■ **What you should do**
A faithful copy is required: transcribe each line below exactly, minus the pictures.

■ **Supplied information**
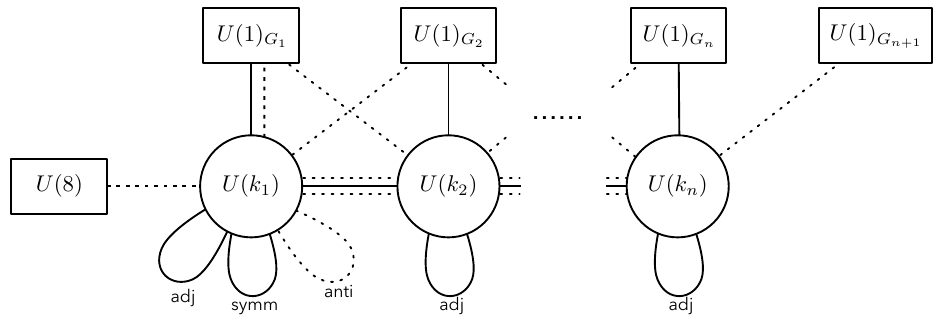
Figure 7. UV gauge theory for string chain on multiple M5-branes probing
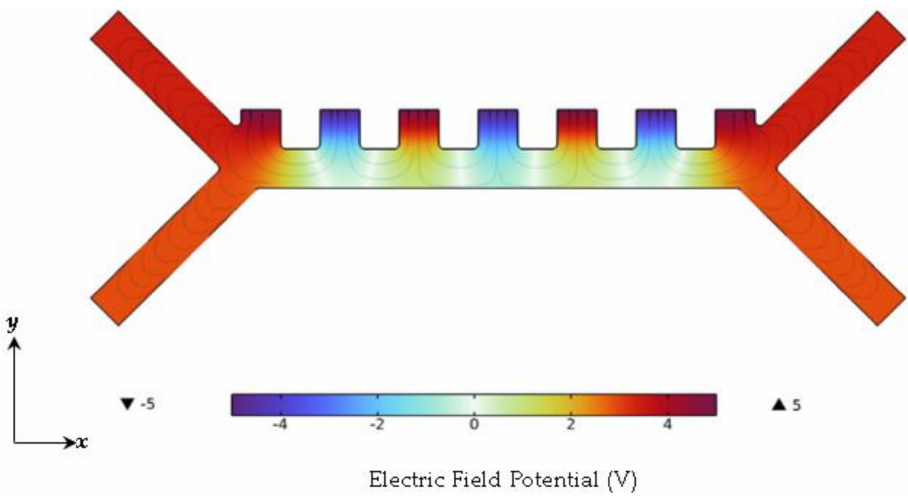
Figure 8. Contour of electric potential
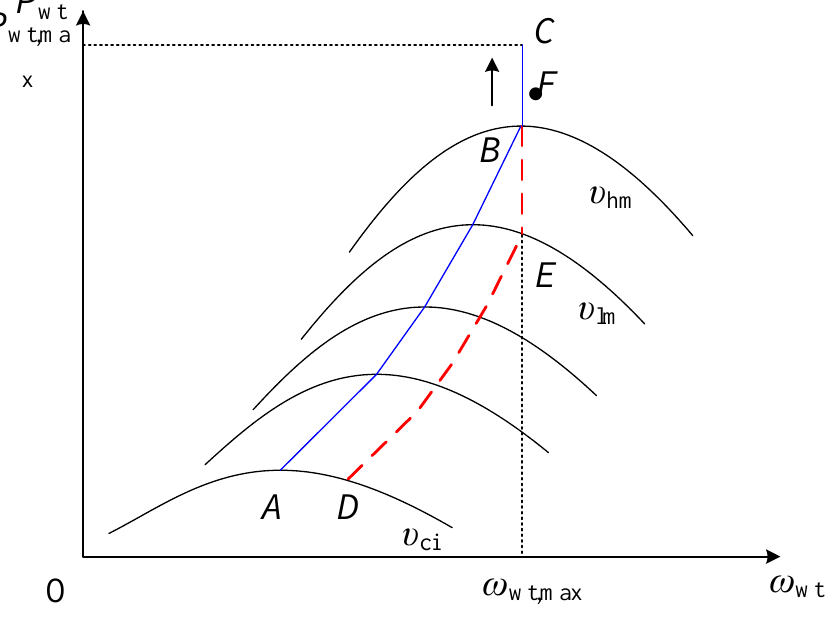
Figure 4. Captured power versus rotating speed of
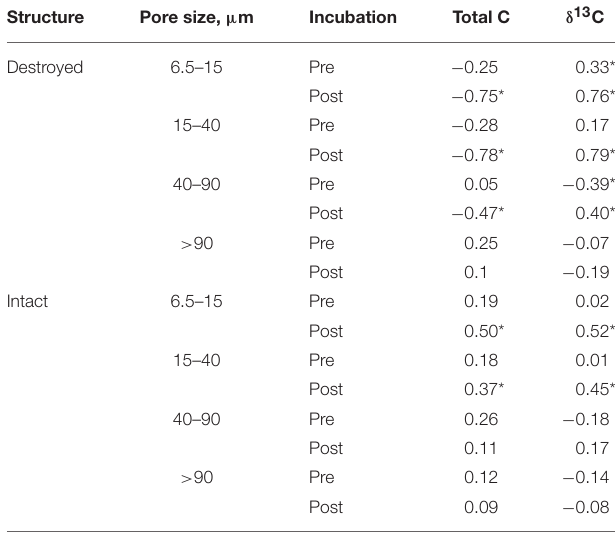
TABLE 3 | Correlation coefficients for Pre and Post soil for total C and δ 13 C with relative abundances of 6.5–15 µ m, 15–40 µ m, 40–90 µ m, and > 90 µ m pores for intact and destroyed-structure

■ **Expected answer**
Figure 7. UV gauge theory for string chain on multiple M5-branes probing
Figure 8. Contour of electric potential
Figure 4. Captured power versus rotating speed of
TABLE 3 | Correlation coefficients for Pre and Post soil for total C and δ 13 C with relative abundances of 6.5–15 µ m, 15–40 µ m, 40–90 µ m, and > 90 µ m pores for intact and destroyed-structure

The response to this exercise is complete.